The rock, and the vitriol, step up for “Southern Man”, a hard-hitting attack on racism in the south, with an early appearance by the 17-year-old Nils Lofgren on piano, and it’s followed by the charming “Till the Morning Comes”. The powerful and bleak “Oh Lonesome Me” finishes off the trinity of heart-tuggers, and the B-side is filled with more esoteric stuff, like the hopeful “Don’t Let it Bring You Down”, the beautiful “Birds”, and the charming “When You Dance I Can Really Love”. The album’s closers, “I Believe in You” and the short and folky “Cripple Creek Ferry” help realise this album’s charm.

“After the Gold Rush” is, for the most part, a gentle album, and it’s one that captures the best of Young, from heartfelt lyrics to vocal range to ability to combine country sentiments with the rock sound. He’d go on to bigger things with “Harvest” (so I’m told), but in the meantime, there’s a lot to discover here.

184. Crosby Stills Nash and Young – Deja Vu

CSNY - Deja VuThe more I get into the 1001 Albums lark, the more I realise that some of the albums I’d previously visited disappear just as quickly into forgetfulness – maybe that’s a call to action to listen to them again, but then Pete Tong has just released that classical house album and there’s the Trainspotting 2 soundtrack album next week and hey, I can’t fake being musically cultured ALL the time you know.

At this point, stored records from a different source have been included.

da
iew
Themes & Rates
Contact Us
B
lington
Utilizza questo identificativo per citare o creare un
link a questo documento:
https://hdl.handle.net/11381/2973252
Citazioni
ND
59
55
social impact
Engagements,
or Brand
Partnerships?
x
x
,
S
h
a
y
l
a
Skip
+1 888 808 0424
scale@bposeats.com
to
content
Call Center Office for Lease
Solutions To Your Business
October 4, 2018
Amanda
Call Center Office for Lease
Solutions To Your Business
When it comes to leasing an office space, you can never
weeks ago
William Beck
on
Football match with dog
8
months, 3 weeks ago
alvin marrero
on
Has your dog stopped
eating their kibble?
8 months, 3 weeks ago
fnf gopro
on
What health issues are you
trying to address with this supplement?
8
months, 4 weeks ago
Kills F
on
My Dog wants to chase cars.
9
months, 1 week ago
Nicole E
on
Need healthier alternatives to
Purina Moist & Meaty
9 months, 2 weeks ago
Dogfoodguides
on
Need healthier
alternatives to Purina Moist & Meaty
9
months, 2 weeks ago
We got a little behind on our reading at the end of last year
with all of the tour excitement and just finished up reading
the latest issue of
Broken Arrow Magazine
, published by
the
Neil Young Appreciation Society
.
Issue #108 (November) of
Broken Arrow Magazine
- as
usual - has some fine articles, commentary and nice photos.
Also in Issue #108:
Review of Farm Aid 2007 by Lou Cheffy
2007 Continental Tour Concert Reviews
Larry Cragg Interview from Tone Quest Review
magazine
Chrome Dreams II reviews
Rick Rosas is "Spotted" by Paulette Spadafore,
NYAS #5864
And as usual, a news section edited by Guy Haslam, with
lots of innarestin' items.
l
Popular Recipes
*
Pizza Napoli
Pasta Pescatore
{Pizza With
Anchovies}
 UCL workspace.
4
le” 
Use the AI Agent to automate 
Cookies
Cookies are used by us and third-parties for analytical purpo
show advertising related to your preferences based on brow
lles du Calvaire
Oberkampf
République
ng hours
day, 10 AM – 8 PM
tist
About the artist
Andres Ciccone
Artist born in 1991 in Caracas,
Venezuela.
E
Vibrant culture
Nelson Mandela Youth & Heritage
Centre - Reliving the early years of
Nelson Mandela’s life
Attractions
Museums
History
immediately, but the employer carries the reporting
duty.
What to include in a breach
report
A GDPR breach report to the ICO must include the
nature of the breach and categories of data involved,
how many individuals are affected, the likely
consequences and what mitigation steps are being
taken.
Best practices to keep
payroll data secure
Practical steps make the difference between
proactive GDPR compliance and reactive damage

But when it comes to looking at this album, it’s strikingly clear that there’s not much I remember from the first Crosby Stills and Nash album, even though I reviewed it just a few months back. And that’s a pity, because this one has its fair share of intrigue, even if it takes a while to really get into.

Historically, this album is a bit of a shitter, closely following the death of David Crosby’s girlfriend in a car accident, and took over 800 studio hours to complete. Neil Young, brought in to bring some grit to the CSN sound, mostly failed to turn up, and Graham Nash played unwitting peacemaker to the squabbling bunch.

Still, the end product was worth it. The product of four musicians who were putting out some of their best stuff (1970 was also the year of “Stephen Stills”, “After the Goldrush” and David Crosby’s “If I could only Remember my Name”, this album is full of care and soul.

From the opening anthem “Carry On” to the paranoid and stirring “Almost Cut My Hair” and the beautiful but pretty-much-a-solo-Neil-Young-track “Helpless”, this album is an immersive and loving snapshot of post-hippy America. The A-side closer, a rousing cover of Joni Mitchell’s “Woodstock” is iconic and epic (as well as being the only track on the album they managed to record as a group).

Side B doesn’t really reach the same heights as the first half, but does contain the wonderful, joyous “Our House”, where the group channeled their inner Paul McCartneys into a warm family-friendly anthem. It’s the cherry on top of this rather satisfying trifle of an album.

Is Hygge-Rock a thing? Because this qualifies.